[[ Selected excerpt, beginning ]]
A low-cost leader’s basis for competitive advantage is lower overall cost than competitors. Successful low-cost leaders are exceptionally good at finding ways to drive cost out of their business. Outperforming rivals in controlling the factors that drive costs is a very demanding managerial exercise.
In markets where rivals compete mainly on price, low cost relative to competitor is the only competitive advantage that matters. A low-cost leader is in the strongest position to win the business of the price sensitive buyers and still earn a profit.
A successful differentiation strategy will provide customers with perceived and actual value that is difficult for competitors to copy. The essence of a differentiation strategy is to be unique in ways that are valuable to the customers and that can be sustained.
Focused (or Market Niche) strategy is based on competitive advantages either on- (a) lower cost than competitors in serving the market niche or (b) an ability to offer niche members something they perceive better suited to their own unique taste and preferences. Even though a focuser may be small, it may still have substantial competitive strength because of the attractiveness of the product offering and its strong expertise and capabilities in meeting the needs and expectations of niche members.
Best-cost provider strategies aim at giving customers more value for their money. The most successful best-cost producers have competencies and capabilities to simultaneously manage unit costs down and product caliber up. The most powerful competitive strategy of all is relentlessly striving to become a lower-and-lower cost provider of a higher-and-higher caliber product. The closer a firm can get to the ultimate of being the industry’s absolute lowest-cost provider and, simultaneously, the provider of the industry’s overall best product, the less vulnerable it becomes to rivals’ actions.
[[ Selected excerpt, end ]]
_Activities_
1 - Answer these questions about the passage on competitive strategies.
(a) What is a low-cost leader's basis for competitive advantage?
(b) What do best-cost provider strategies aim at?
(c) Why may a focuser that is small still have substantial competitive strength?
2 - Rewrite the passage on competitive strategies from "In markets where" up to and including "earn a profit.", putting "customers" in place of "buyers".
3 - Does each statement agree with the passage on competitive strategies? Answer yes or no and quote the deciding words.
(a) Outperforming rivals in controlling the factors that drive costs is an easy managerial exercise.
(b) A successful differentiation strategy provides value that is difficult for competitors to copy.
(c) The closer a firm gets to being both the lowest-cost provider and the provider of the best product, the more vulnerable it becomes to rivals.
[[ Data to examine, beginning ]]
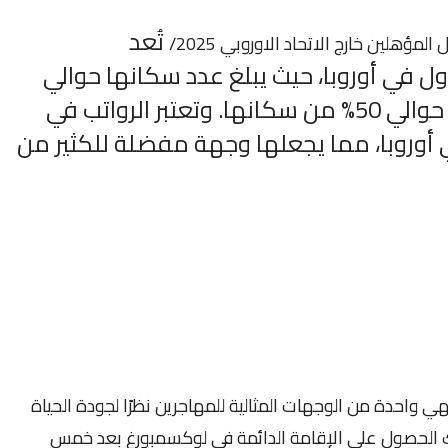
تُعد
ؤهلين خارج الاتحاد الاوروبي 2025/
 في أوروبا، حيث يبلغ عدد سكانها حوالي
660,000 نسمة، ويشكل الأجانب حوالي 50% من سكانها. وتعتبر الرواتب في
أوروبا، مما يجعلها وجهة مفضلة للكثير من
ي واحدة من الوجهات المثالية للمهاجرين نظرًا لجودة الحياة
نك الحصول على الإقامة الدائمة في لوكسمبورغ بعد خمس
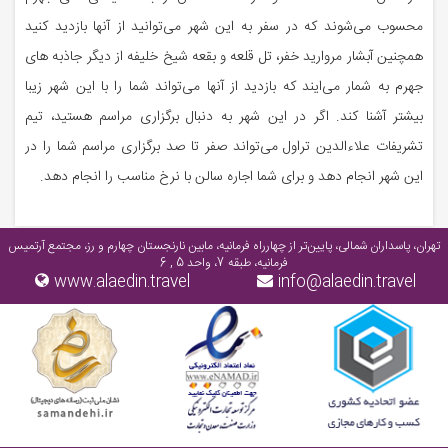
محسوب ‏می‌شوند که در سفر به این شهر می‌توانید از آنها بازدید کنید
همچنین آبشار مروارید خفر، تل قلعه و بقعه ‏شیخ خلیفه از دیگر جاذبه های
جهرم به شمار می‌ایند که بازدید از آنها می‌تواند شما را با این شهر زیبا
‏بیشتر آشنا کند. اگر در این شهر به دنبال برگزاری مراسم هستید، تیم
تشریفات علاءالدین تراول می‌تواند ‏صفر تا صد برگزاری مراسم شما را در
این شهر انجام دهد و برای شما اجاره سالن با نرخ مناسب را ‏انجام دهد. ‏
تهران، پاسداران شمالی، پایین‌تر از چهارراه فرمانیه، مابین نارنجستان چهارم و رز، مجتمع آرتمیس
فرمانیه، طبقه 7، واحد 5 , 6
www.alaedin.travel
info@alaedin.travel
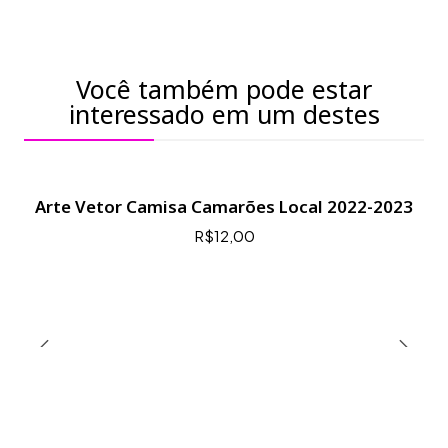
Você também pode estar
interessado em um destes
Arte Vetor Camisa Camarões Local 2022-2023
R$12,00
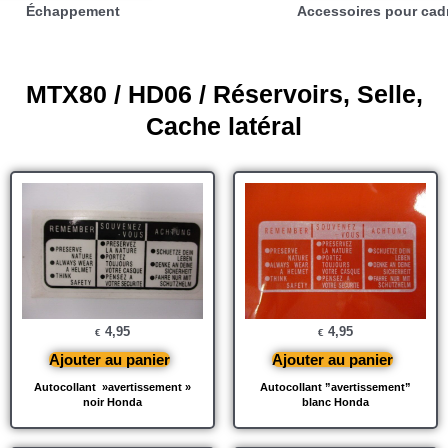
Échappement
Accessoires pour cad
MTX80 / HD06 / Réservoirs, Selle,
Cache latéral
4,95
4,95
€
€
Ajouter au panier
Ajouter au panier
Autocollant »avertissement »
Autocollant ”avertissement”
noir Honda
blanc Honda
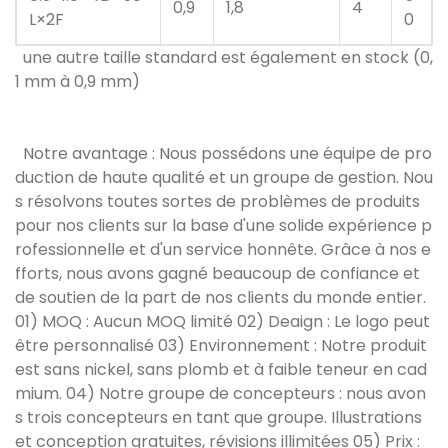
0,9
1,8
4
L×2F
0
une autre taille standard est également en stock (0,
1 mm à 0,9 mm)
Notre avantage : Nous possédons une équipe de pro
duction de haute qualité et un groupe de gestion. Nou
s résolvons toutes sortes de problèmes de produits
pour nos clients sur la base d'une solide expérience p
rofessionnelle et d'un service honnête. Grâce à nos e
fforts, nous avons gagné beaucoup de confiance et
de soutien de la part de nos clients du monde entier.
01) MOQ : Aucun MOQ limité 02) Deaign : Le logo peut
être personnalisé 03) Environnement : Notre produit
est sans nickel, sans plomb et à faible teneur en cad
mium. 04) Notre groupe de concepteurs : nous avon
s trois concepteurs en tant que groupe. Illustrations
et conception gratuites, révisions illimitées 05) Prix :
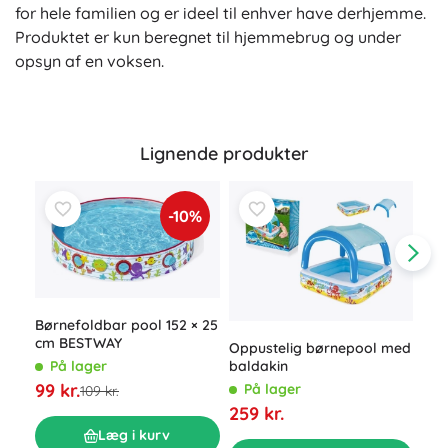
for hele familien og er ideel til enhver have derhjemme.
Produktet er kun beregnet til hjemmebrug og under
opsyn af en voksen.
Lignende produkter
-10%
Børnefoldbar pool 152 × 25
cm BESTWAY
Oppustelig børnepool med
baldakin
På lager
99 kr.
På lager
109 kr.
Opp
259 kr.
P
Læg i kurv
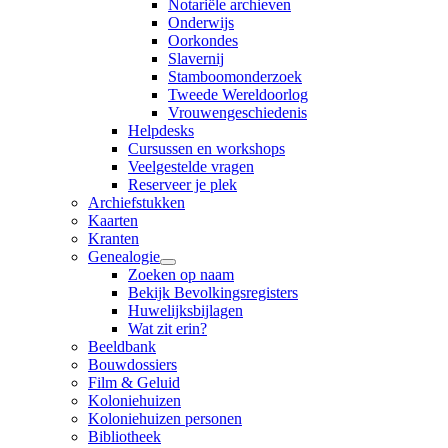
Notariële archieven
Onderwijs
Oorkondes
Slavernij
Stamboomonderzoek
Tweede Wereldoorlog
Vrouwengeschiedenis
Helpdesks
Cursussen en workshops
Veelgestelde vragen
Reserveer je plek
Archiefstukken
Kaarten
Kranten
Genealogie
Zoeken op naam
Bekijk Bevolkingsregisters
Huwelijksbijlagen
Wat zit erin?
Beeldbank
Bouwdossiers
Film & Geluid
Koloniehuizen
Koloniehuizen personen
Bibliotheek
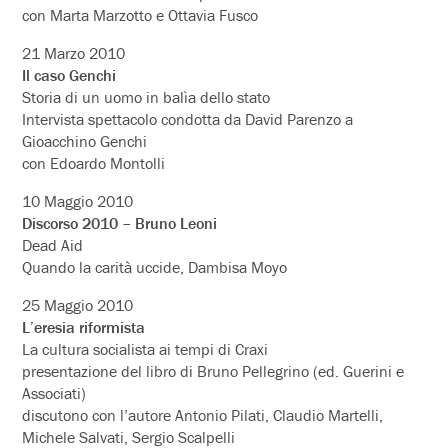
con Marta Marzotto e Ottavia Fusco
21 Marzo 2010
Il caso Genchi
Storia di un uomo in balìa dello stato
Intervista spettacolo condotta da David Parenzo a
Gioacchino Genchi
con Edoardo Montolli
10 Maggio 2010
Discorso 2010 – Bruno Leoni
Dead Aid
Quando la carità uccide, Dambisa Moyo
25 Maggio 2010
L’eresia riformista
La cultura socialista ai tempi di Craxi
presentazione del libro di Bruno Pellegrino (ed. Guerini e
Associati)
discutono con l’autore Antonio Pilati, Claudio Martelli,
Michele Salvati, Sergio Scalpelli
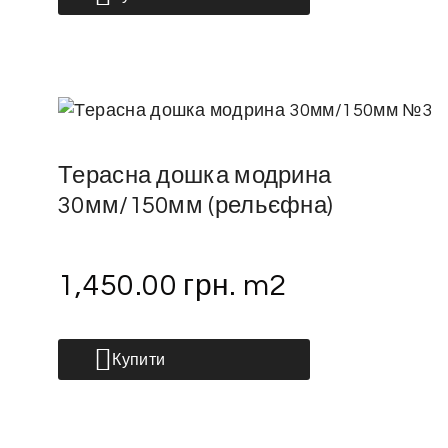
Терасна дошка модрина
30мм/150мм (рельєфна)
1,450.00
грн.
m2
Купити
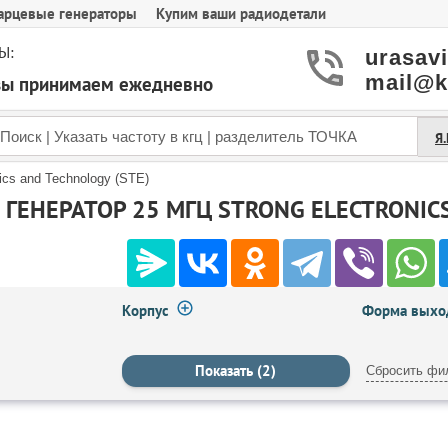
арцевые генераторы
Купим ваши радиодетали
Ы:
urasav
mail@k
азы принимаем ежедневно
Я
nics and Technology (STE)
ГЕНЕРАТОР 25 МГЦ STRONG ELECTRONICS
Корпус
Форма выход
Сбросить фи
[[ Data to examine, end ]]
_Response list_
1 -
(a) Lower overall cost than competitors.
(b) Giving customers more value for their money.
(c) Because of the attractiveness of the product offering and its strong expertise and capabilities in meeting the needs and expectations of niche members.

2 -
In markets where rivals compete mainly on price, low cost relative to competitor is the only competitive advantage that matters. A low-cost leader is in the strongest position to win the business of the price sensitive customers and still earn a profit.

3 -
(a) No: "is a very demanding managerial exercise"
(b) Yes: "perceived and actual value that is difficult for competitors to copy"
(c) No: "the less vulnerable it becomes to rivals’ actions"